Big Tech, starting with Microsoft, realized that the easiest way to avoid regulatory annoyance around acquihires was to separate the acquisition from the hiring; what has happened as these deals have evolved is that tech companies increasingly realize that if they are simply hiring and not acquiring then they don’t have to hire everyone. That, however, breaks the implicit social contract that made startup employment significantly less risky for rank-and-file employees.

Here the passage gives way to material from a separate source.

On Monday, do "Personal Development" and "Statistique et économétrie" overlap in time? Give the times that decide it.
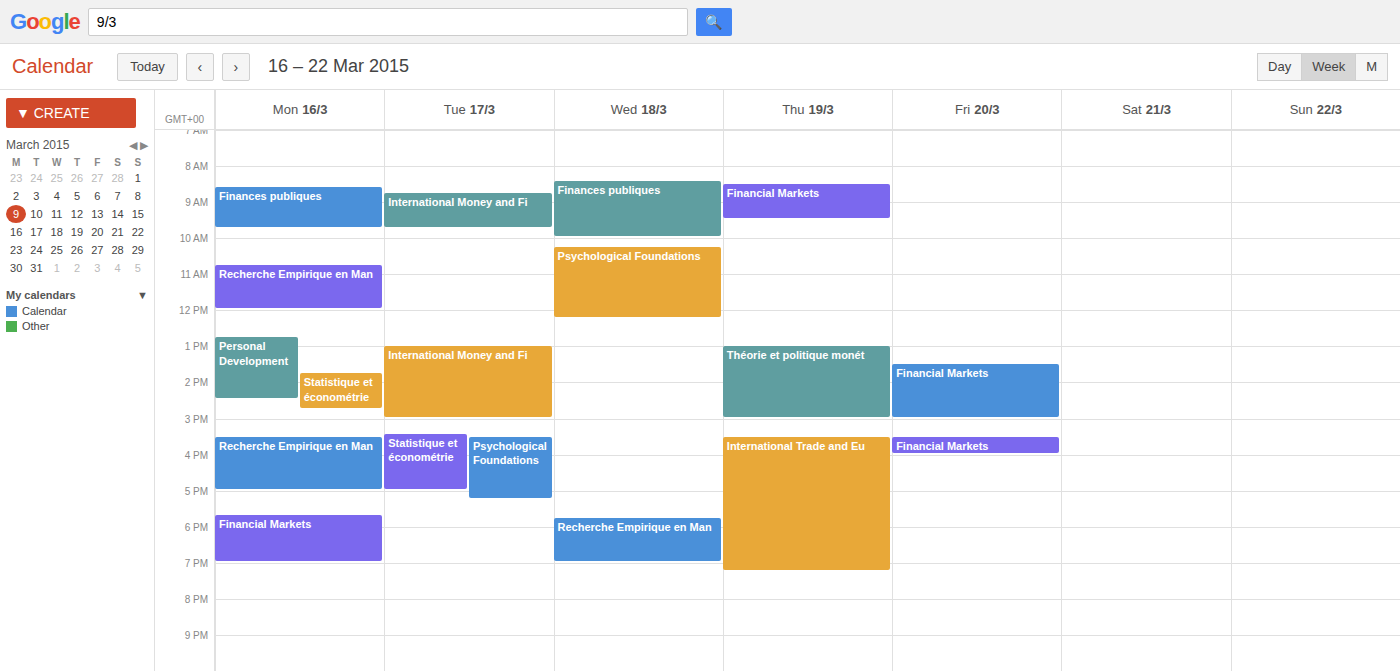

Ben predicts that this new scrutiny and weariness around antitrust will push M&A towards this new norm of selective personnel acquisition; it has already played out across several AI startups. Founders, executives, and key employees decamp for a tech giant—earning massive exits from their equity and control of the company—while other employees are left with the hollowed-out reminder of the firm, trying to keep the business afloat, knowing full well that their best talent is now working for a competitor who has shown a willingness to deploy massive amounts of capital to win, capital that the startup has no hope of matching. It’s no surprise, then, that most of these companies, left a shell of their former selves, don’t last very long3.

Then again, Silicon Valley is run on cycles, and the outsized reaction right now is very much a product of peak AI hype. There’s only one category of startup that’s getting this type of convoluted buyout—up-and-coming AI shops—and even then, only a handful of key researchers and executives are making the news, due to the compensation packages offered. Other reasons for M&A transactions remain valid: bolstering existing product lines, filling gaps in the business with proven, close-knit teams, or hiring talent en masse based on geography/skillset/specialization. They’re less flashy than a founder getting bought out for some $x billion by tech companies worth trillions, but of course these acquisitions still happen with regularity. For instance, the mentorship startup that I’ve volunteered for the past few years, Plato, was acquihired last year by Coda—which was then itself acquihired by Grammarly.

So chances are, in a few years, this period of exuberance will fade as the demand for AI talent either subsides with the maturation of foundational models, and/or with the gradual increase in the supply of researchers and engineers who can train said models. I graduated from college when web development was the premier technology of my day4; I saw the rise and maturation of mobile engineering5 and DS/ML follow similar ebbs and flows. I’d like to believe that startups are a resilient bunch, and that even if some of these dynamics around talent concentration prove to be sticky, there’ll be natural second-order effects and responses that would restore balance to the tech ecosystem.


  1. I few years later, I sat down to meet Figma CEO and founder Dylan Field at a coffee shop to try to join company; same idea.

  2. Though they turned around and laid off a chunk of the workforce after the deal closed.

  3. Small world…one of my former managers at Square experienced the same thing: CEO was hired by Amazon, they were tasked with leading the company after the cleavage, and a few months ago joined OpenAI.

  4. Which was a factor in why I leaned into front-end engineering as a discipline.